26 killed, 15 injured after Saudi-led airstrike hits police building in Yemen
An airstrike launched by the Saudi-led coalition in Yemen killed at least 26 people and injured around 15 others after hitting a police building in Sanaa overnight, according to security sources. Some 30 people are believed to be trapped underneath rubble.
Security forces arrived at the site of the airstrike, which was launched shortly after midnight on Sunday, using heavy equipment to search for bodies and survivors, AP reported.
Officials initially announced that 20 people were killed, but later said that six additional bodies were unearthed from underneath debris. Those killed and wounded were policemen and Houthi rebels, the sources said.
In addition to the reported deaths and injuries, police vehicles parked in the building's courtyard were destroyed and nearby homes suffered some damage, according to the sources.
The targeted building was partially used as a gathering point for security forces and occasionally used by Houthi rebels as an assembly area for forces headed to deployment elsewhere in Yemen.
The airstrike comes less than one day after six people were killed and several wounded by a suicide car bomb explosion outside the home of the director of security for the port city of Aden, witnesses and medics told Reuters.
Supported by the US, the Saudi-led coalition is targeting Houthi rebels aligned with former President Ali Abdullah Saleh, who resigned in 2012 following a popular uprising against his rule.
The coalition began launching airstrikes against the Houthis and their allies in March 2015, siding with the country's internationally recognized government. Since then, fighting in the country has killed nearly 6,000 people, around half of them civilians, according to UN figures.
The Saudi-led coalition has been criticized numerous times for the way it conducts airstrikes.
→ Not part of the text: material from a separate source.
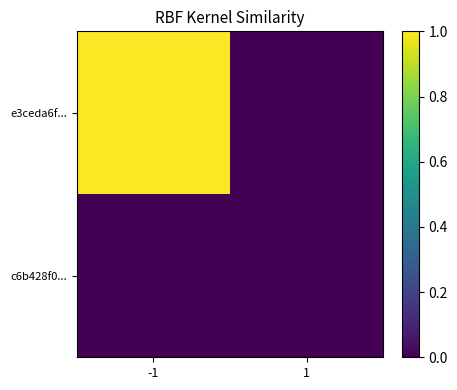

What is the total value across all series at -1?

1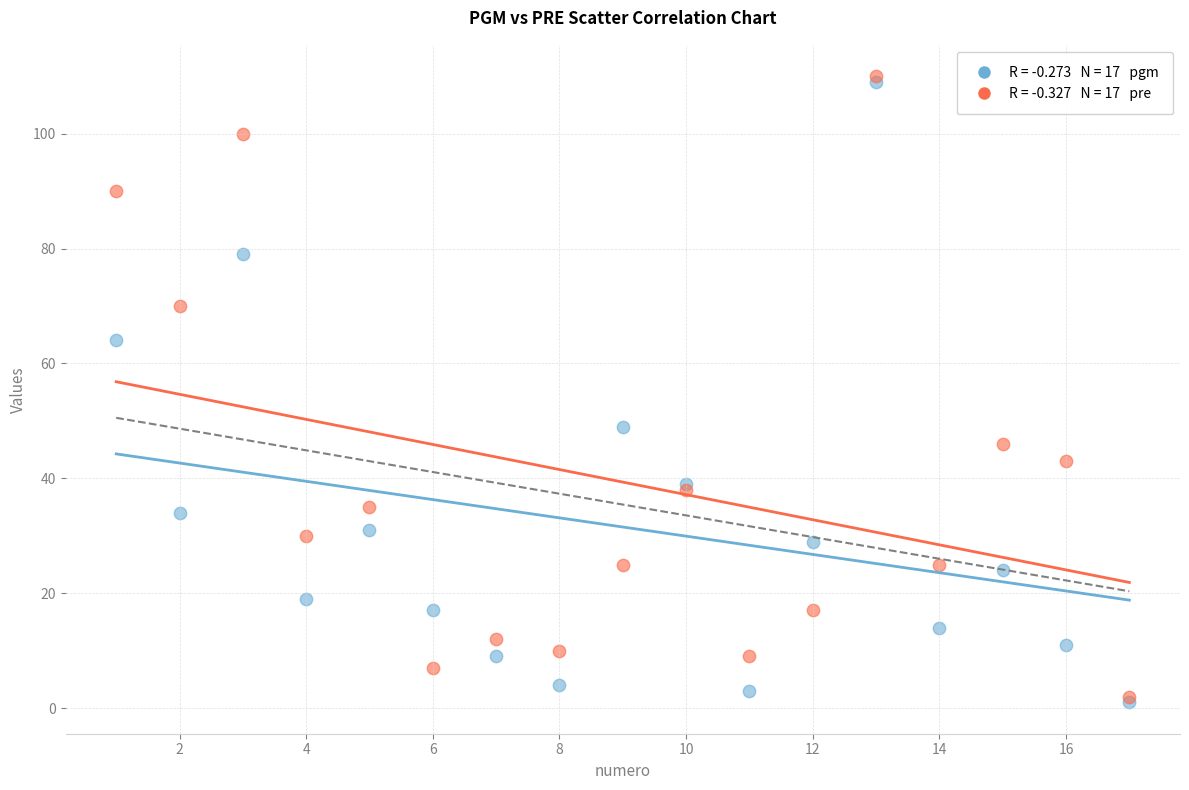

Across all series, what Y value is closest to 55?

49.0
Just last week, it was accused of targeting a hospital in central Yemen.
Hospital in Yemen damaged by Saudi-led airstrike - report
https://t.co/updckxaD4xpic.twitter.com/9Hwg9JKOZ7
— RT (@RT_com) 12 января 2016
Earlier this month, it was blamed for hitting a center for the blind.
Instability in Yemen began during the Arab Spring protests in 2011.The turmoil intensified in 2014, when Houthi Shia rebels supported by pro-Saleh forces rose to rebellion and seized large portions of Yemen, including the capital, Sanaa.